Determine which lines of the records include the word "solid", and copy them.

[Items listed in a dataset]
[Start of section]
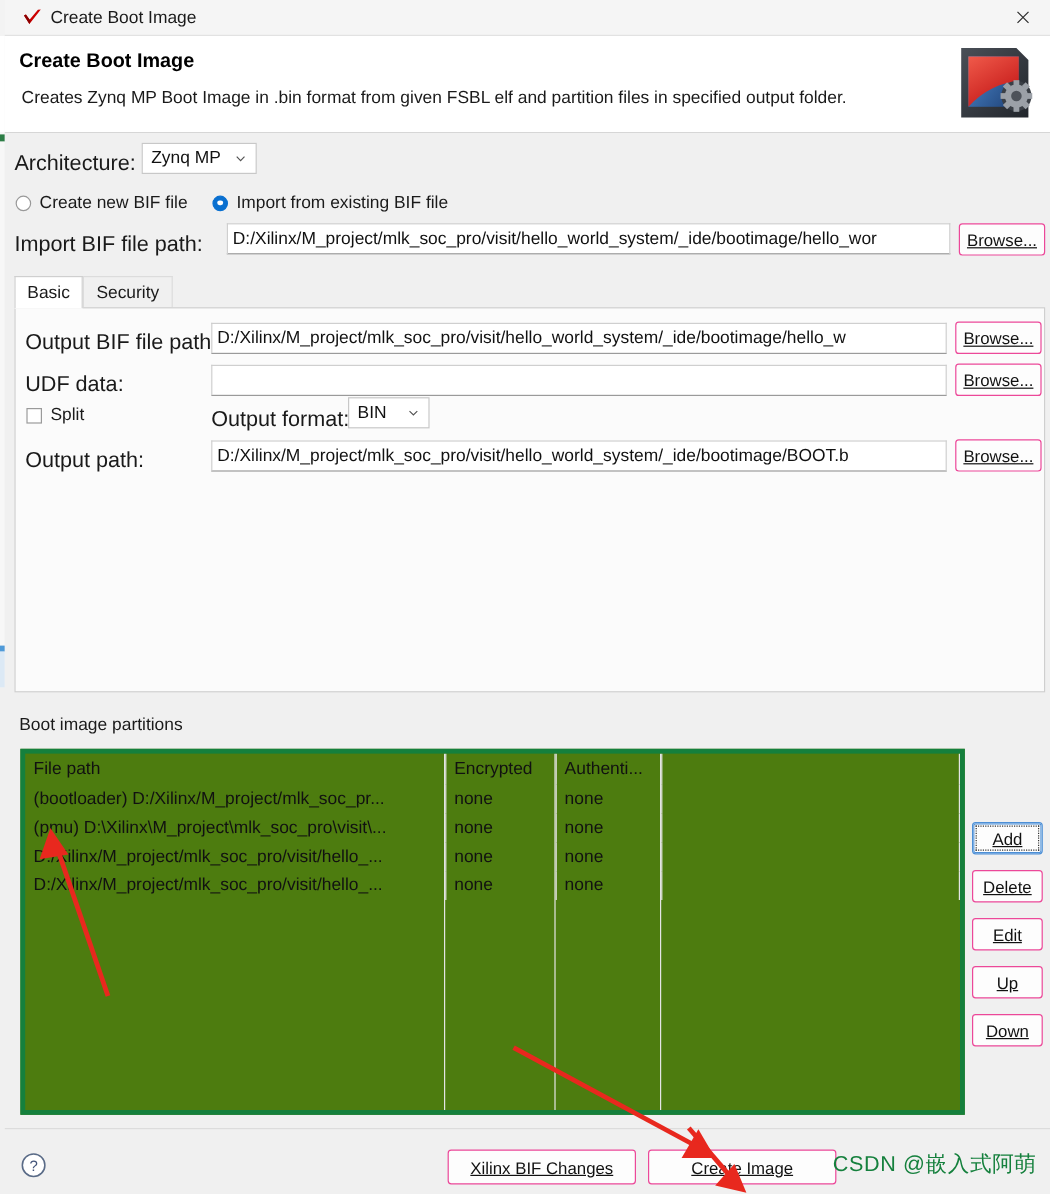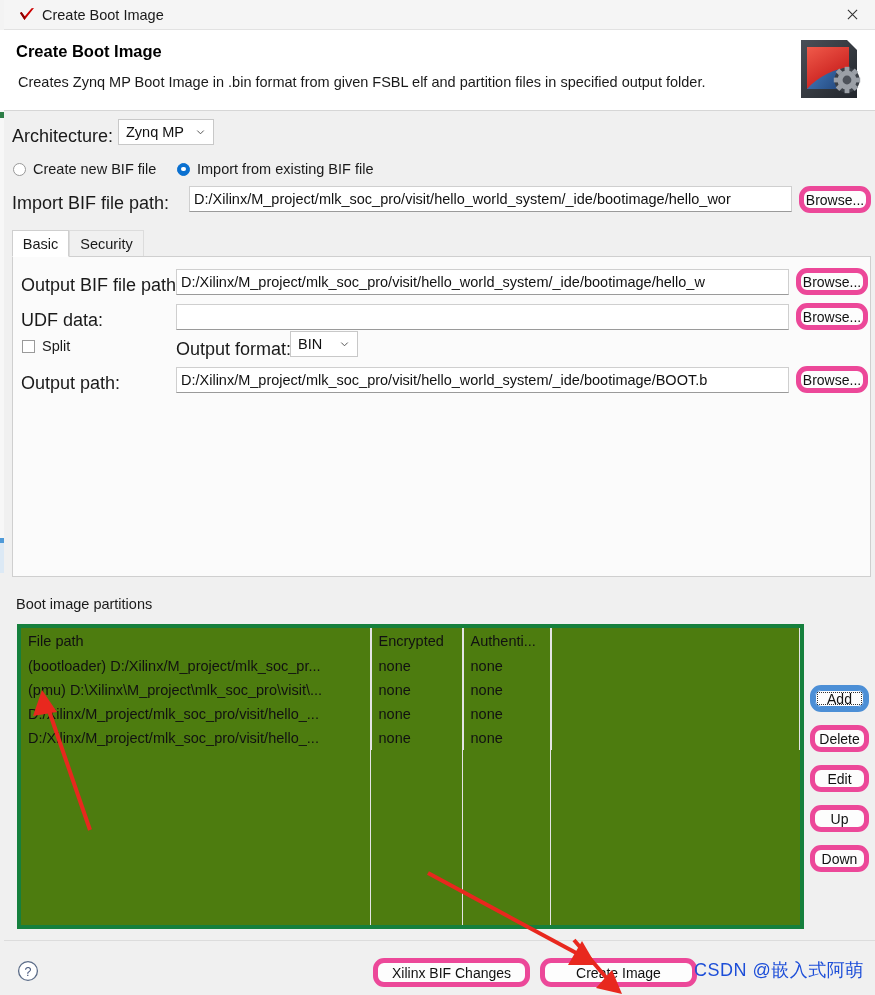--- a/index.html
+++ b/index.html
@@ -153,12 +153,13 @@
   .btn {
     position: absolute;
     background: #fdfdfd;
-    border: 5px solid #ec4899;
-    border-radius: 11px;
+    border: 1px solid #ec4899;
+    border-radius: 3px;
     box-sizing: border-box;
     font-size: 14px; color: #111;
     display: flex; align-items: center; justify-content: center;
     white-space: nowrap;
+    text-decoration: underline;
   }
   .btn.focused {
     border-color: #4c8fd6;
[End of section]
> REPLY:
-    border: 5px solid #ec4899;
+    border: 1px solid #ec4899;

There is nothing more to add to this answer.